Sangria, A Refreshing Drink Of Spain & Portugal

Sangria is a Spanish and Portuguese drink of wine (originally red wine) with fruit or fruit peel, as well as sugar, added. There are variations of ingredients, including the addition of brandy or rum, or sometimes also cachaça in Portugal.* Since the wine will be flavored with other ingredients, I suggest you choose a wine of  modest price, and if you want authenticity, use a Spanish "rioja," but a cabernet sauvignon or a merlot, both easily available, would be just fine. You certainly can vary the amount of sugar to your own taste  

Ingredients:

1 bottle red wine
1 lemon, sliced
1/2 orange, seeded, chopped with rind
1/2 peach, peeled, pitted and chopped
6 to 8 seedless red grapes, halved 
1/2 cup fresh orange juice
4 tablespoons sugar
ice
(optional) Triple Sec or Cointreau (these are orange flavored liqueurs)*

In a pitcher, add all ingredients, except the wine and ice.
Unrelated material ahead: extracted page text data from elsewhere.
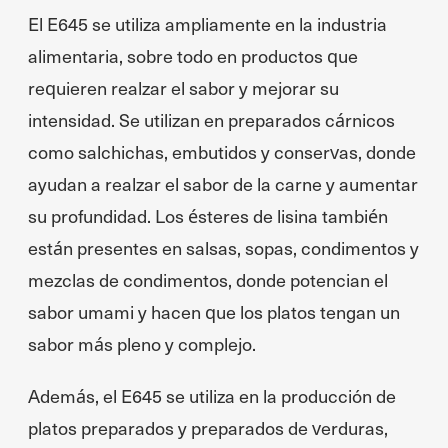
El E645 se utiliza ampliamente en la industria
alimentaria, sobre todo en productos que
requieren realzar el sabor y mejorar su
intensidad. Se utilizan en preparados cárnicos
como salchichas, embutidos y conservas, donde
ayudan a realzar el sabor de la carne y aumentar
su profundidad. Los ésteres de lisina también
están presentes en salsas, sopas, condimentos y
mezclas de condimentos, donde potencian el
sabor umami y hacen que los platos tengan un
sabor más pleno y complejo.
Además, el E645 se utiliza en la producción de
platos preparados y preparados de verduras,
Mix everything together well, and you needn't be gentle in your stirring of the fruit, as extracting a bit of juice and softening the fruit so that it emits more juice into the wine will only make for a better sangria. Cover the pitcher and let it sit for about 30 minutes. Add the wine and the ice and stir well. For those who like it with more alcohol, when serving, you can add a small amount of Triple Sec or Cointreau to each glass, then pour in the Sangria and stir. If everyone prefers more alcohol, you can just stir a 1/4 to 1/2 cup of Triple Sec or Cointreau right into the sangria. 
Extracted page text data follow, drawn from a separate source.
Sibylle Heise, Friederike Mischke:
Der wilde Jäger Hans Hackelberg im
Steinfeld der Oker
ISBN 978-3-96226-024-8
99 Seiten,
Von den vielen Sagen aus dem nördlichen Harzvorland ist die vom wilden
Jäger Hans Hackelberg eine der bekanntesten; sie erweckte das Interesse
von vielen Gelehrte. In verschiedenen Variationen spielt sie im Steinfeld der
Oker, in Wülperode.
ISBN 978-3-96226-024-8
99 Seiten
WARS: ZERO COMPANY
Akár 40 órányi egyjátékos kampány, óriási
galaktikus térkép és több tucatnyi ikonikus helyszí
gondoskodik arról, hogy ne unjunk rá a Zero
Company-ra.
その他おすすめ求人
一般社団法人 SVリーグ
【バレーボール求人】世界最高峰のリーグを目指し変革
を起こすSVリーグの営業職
* Cachaça is a rum-like alcoholic beverage made from sugarcane in Brazil. Brazil was once a colony of Portugal. Cachaça is the main ingredient in Brazil's well known "caipirinha cocktail." 

** Cointreau is from France and is 40% alcohol (80 proof) and Triple Sec was originally produced in France, but it is now produced by distilleries outside of France, including in the United States. The alcohol content varies, but it is usually between 30% and 40%, depending upon brand. 

WORD HISTORY:
Peach-The ultimate origin of this word is uncertain, and no one theory has exactly convinced me. It goes back to transliterated Ancient Greek "mêlon persikón," which meant, "Persian apple." The peach tree was brought to Persia from China, thus giving the Greeks the association of the tree and fruit with Persia. This was borrowed by Latin as "malum persicum," which later became just, "persica," which then became "pessica," meaning "peach," or "peach tree." This then became "pesca" in Latin, and passed into French, a Latin-based language, as "pesche." English borrowed the word as "peche," in the early 1400s, although there may have been some use of the word even about a century earlier.